## Problem to solve
Repeat each line, word for word, from the one containing "X108045000Y-108121000D03*" through the last line of the entries, and include no other output.

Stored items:
Segment Open

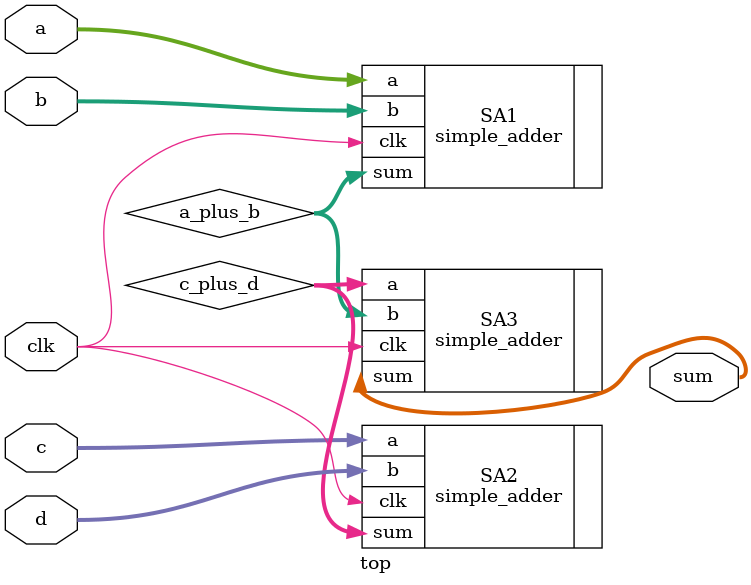
<source format=v>
`timescale 1ns/1ps


module top (
	    input       clk,
	    input [3:0] a,
	    input [3:0] b,
	    input [3:0] c,
	    input [3:0] d,

	    output[5:0] sum
	    );

   wire [4:0] 		a_plus_b;
   wire [4:0] 		c_plus_d;

   simple_adder #(.W(4)) SA1
     (
      .clk(clk),
      .a(a),
      .b(b),
      .sum(a_plus_b)
      );

   simple_adder #(.W(4)) SA2
     (
      .clk(clk),
      .a(c),
      .b(d),
      .sum(c_plus_d)
      );

   //===============================//
   // FINISH THIS INSTANCE          //
   //===============================//
   simple_adder #(.W( 5)) SA3
     (
      .clk(clk),
      .a(c_plus_d),
      .b(a_plus_b ),
      .sum(sum)
      );
   //===============================//

endmodule // top

   

</source>
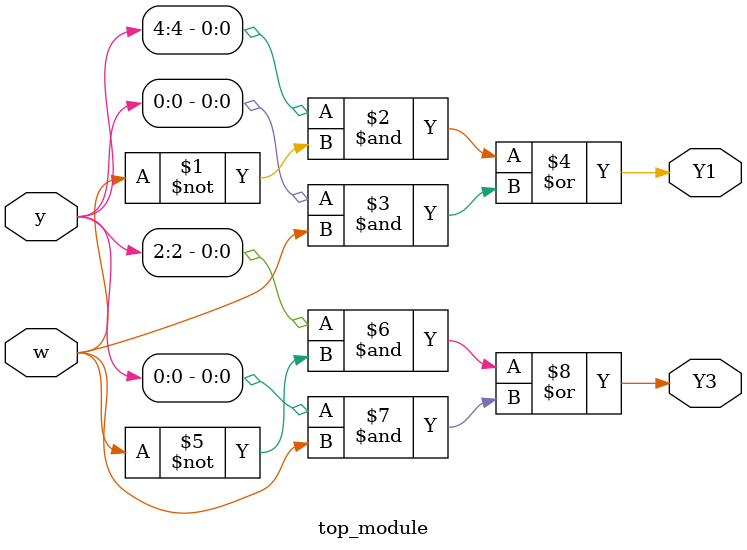
<source format=sv>
module top_module (
	input [5:0] y,
	input w,
	output Y1,
	output Y3
);
	
	// flip-flop Y1
	assign Y1 = (y[4] & ~w) | (y[0] & w); // Modified y[1] to y[0]
	
	// flip-flop Y3
	assign Y3 = (y[2] & ~w) | (y[0] & w); // Modified y[1] to y[0]

endmodule

</source>
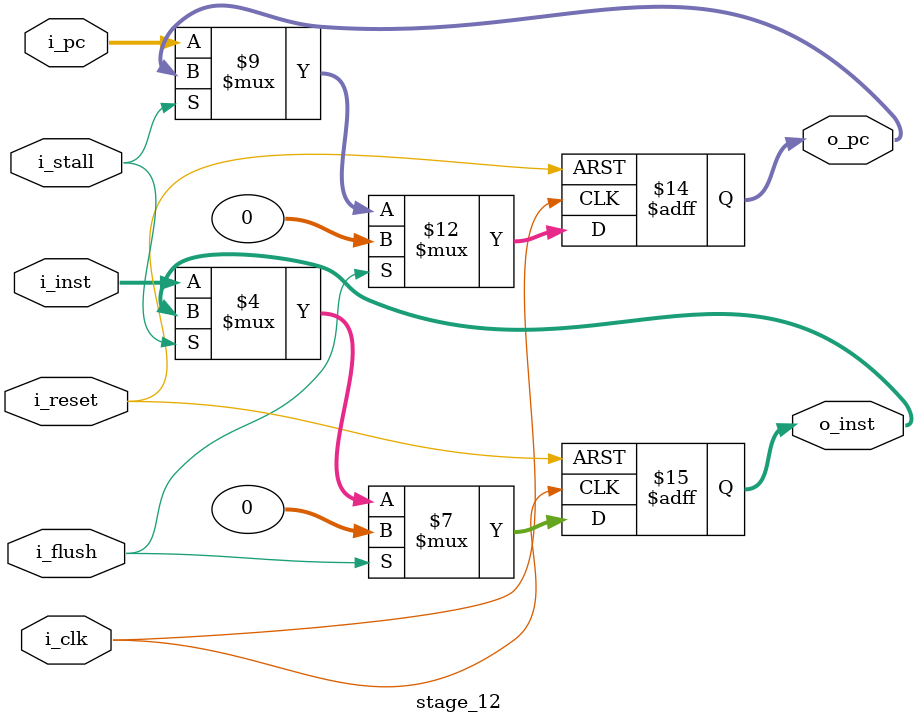
<source format=sv>
module stage_12 (
    input  logic        i_clk,
    input  logic        i_reset,  // active-low
    input  logic        i_stall,
    input  logic        i_flush,
    input  logic [31:0] i_pc,
    input  logic [31:0] i_inst,
    output logic [31:0] o_pc,
    output logic [31:0] o_inst
);
    always_ff @(posedge i_clk or negedge i_reset) begin
        if (!i_reset) begin
            o_pc   <= 32'b0;
            o_inst <= 32'b0;
		  end else if (i_flush) begin
            o_pc   <= 32'b0;
            o_inst <= 32'b0;
        end else if (!i_stall) begin
            o_pc   <= i_pc;
            o_inst <= i_inst;
        end
    end
endmodule

</source>
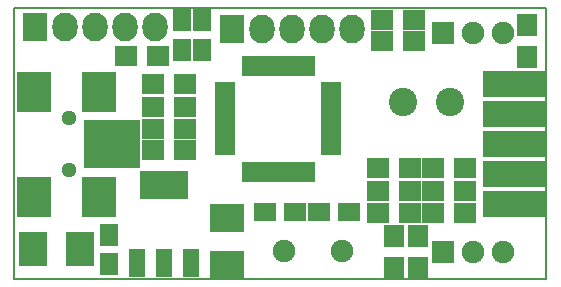
<source format=gbr>
G04 #@! TF.FileFunction,Soldermask,Top*
%FSLAX46Y46*%
G04 Gerber Fmt 4.6, Leading zero omitted, Abs format (unit mm)*
G04 Created by KiCad (PCBNEW 4.0.2+dfsg1-stable) date 2017年08月28日 星期一 15时15分42秒*
%MOMM*%
G01*
G04 APERTURE LIST*
%ADD10C,0.100000*%
%ADD11C,0.150000*%
%ADD12C,1.901140*%
%ADD13R,1.900000X1.700000*%
%ADD14C,2.400000*%
%ADD15R,2.127200X2.432000*%
%ADD16O,2.127200X2.432000*%
%ADD17R,4.057600X2.432000*%
%ADD18R,1.416000X2.432000*%
%ADD19R,1.900000X1.900000*%
%ADD20C,1.900000*%
%ADD21R,5.480000X2.178000*%
%ADD22R,1.650000X1.900000*%
%ADD23R,1.900000X1.650000*%
%ADD24R,1.700000X1.900000*%
%ADD25R,2.400000X2.900000*%
%ADD26R,2.900000X2.400000*%
%ADD27R,4.701240X0.900380*%
%ADD28R,2.899360X3.398980*%
%ADD29C,1.299160*%
%ADD30R,0.650000X1.700000*%
%ADD31R,1.700000X0.650000*%
G04 APERTURE END LIST*
D10*
D11*
X90170000Y-101460000D02*
X135170000Y-101460000D01*
X90170000Y-124460000D02*
X90170000Y-101460000D01*
X135170000Y-124460000D02*
X90170000Y-124460000D01*
X135170000Y-101460000D02*
X135170000Y-124460000D01*
D12*
X113002060Y-122047000D03*
X117883940Y-122047000D03*
D13*
X124032000Y-102489000D03*
X121332000Y-102489000D03*
D14*
X123095000Y-109474000D03*
X127095000Y-109474000D03*
D15*
X91948000Y-103124000D03*
D16*
X94488000Y-103124000D03*
X97028000Y-103124000D03*
X99568000Y-103124000D03*
X102108000Y-103124000D03*
D17*
X102870000Y-116459000D03*
D18*
X102870000Y-123063000D03*
X105156000Y-123063000D03*
X100584000Y-123063000D03*
D19*
X126492000Y-103632000D03*
D20*
X129032000Y-103632000D03*
X131572000Y-103632000D03*
D19*
X126492000Y-122174000D03*
D20*
X129032000Y-122174000D03*
X131572000Y-122174000D03*
D21*
X132588000Y-110490000D03*
X132588000Y-113030000D03*
X132588000Y-107950000D03*
X132588000Y-118110000D03*
X132588000Y-115570000D03*
D15*
X108585000Y-103251000D03*
D16*
X111125000Y-103251000D03*
X113665000Y-103251000D03*
X116205000Y-103251000D03*
X118745000Y-103251000D03*
D13*
X104601000Y-109855000D03*
X101901000Y-109855000D03*
X104601000Y-111760000D03*
X101901000Y-111760000D03*
X104601000Y-113538000D03*
X101901000Y-113538000D03*
D22*
X106045000Y-105009000D03*
X106045000Y-102509000D03*
X98171000Y-120670000D03*
X98171000Y-123170000D03*
D23*
X111399000Y-118745000D03*
X113899000Y-118745000D03*
X118471000Y-118745000D03*
X115971000Y-118745000D03*
D22*
X104394000Y-102509000D03*
X104394000Y-105009000D03*
D24*
X122301000Y-123524000D03*
X122301000Y-120824000D03*
D13*
X99615000Y-105537000D03*
X102315000Y-105537000D03*
X123651000Y-118872000D03*
X120951000Y-118872000D03*
X123651000Y-116967000D03*
X120951000Y-116967000D03*
X123651000Y-115062000D03*
X120951000Y-115062000D03*
X128350000Y-118872000D03*
X125650000Y-118872000D03*
X128350000Y-116967000D03*
X125650000Y-116967000D03*
X128350000Y-115062000D03*
X125650000Y-115062000D03*
X124032000Y-104267000D03*
X121332000Y-104267000D03*
D24*
X124333000Y-123524000D03*
X124333000Y-120824000D03*
X133604000Y-105617000D03*
X133604000Y-102917000D03*
D13*
X104601000Y-107950000D03*
X101901000Y-107950000D03*
D25*
X95726000Y-121920000D03*
X91726000Y-121920000D03*
D26*
X108204000Y-119285000D03*
X108204000Y-123285000D03*
D27*
X98429320Y-111429800D03*
X98429320Y-112229900D03*
X98429320Y-113030000D03*
X98429320Y-113830100D03*
X98429320Y-114630200D03*
D28*
X97330260Y-108579920D03*
X91831160Y-108579920D03*
X97330260Y-117480080D03*
X91831160Y-117480080D03*
D29*
X94830900Y-110830360D03*
X94830900Y-115229640D03*
D30*
X109772000Y-115348000D03*
X110272000Y-115348000D03*
X110772000Y-115348000D03*
X111272000Y-115348000D03*
X111772000Y-115348000D03*
X112272000Y-115348000D03*
X112772000Y-115348000D03*
X113272000Y-115348000D03*
X113772000Y-115348000D03*
X114272000Y-115348000D03*
X114772000Y-115348000D03*
X115272000Y-115348000D03*
D31*
X116999000Y-113621000D03*
X116999000Y-113121000D03*
X116999000Y-112621000D03*
X116999000Y-112121000D03*
X116999000Y-111621000D03*
X116999000Y-111121000D03*
X116999000Y-110621000D03*
X116999000Y-110121000D03*
X116999000Y-109621000D03*
X116999000Y-109121000D03*
X116999000Y-108621000D03*
X116999000Y-108121000D03*
D30*
X115272000Y-106394000D03*
X114772000Y-106394000D03*
X114272000Y-106394000D03*
X113772000Y-106394000D03*
X113272000Y-106394000D03*
X112772000Y-106394000D03*
X112272000Y-106394000D03*
X111772000Y-106394000D03*
X111272000Y-106394000D03*
X110772000Y-106394000D03*
X110272000Y-106394000D03*
X109772000Y-106394000D03*
D31*
X108045000Y-108121000D03*
X108045000Y-108621000D03*
X108045000Y-109121000D03*
X108045000Y-109621000D03*
X108045000Y-110121000D03*
X108045000Y-110621000D03*
X108045000Y-111121000D03*
X108045000Y-111621000D03*
X108045000Y-112121000D03*
X108045000Y-112621000D03*
X108045000Y-113121000D03*
X108045000Y-113621000D03*
M02*

</source>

Segment Closed

## Output for this task
X108045000Y-108121000D03*
X108045000Y-108621000D03*
X108045000Y-109121000D03*
X108045000Y-109621000D03*
X108045000Y-110121000D03*
X108045000Y-110621000D03*
X108045000Y-111121000D03*
X108045000Y-111621000D03*
X108045000Y-112121000D03*
X108045000Y-112621000D03*
X108045000Y-113121000D03*
X108045000Y-113621000D03*
M02*

</source>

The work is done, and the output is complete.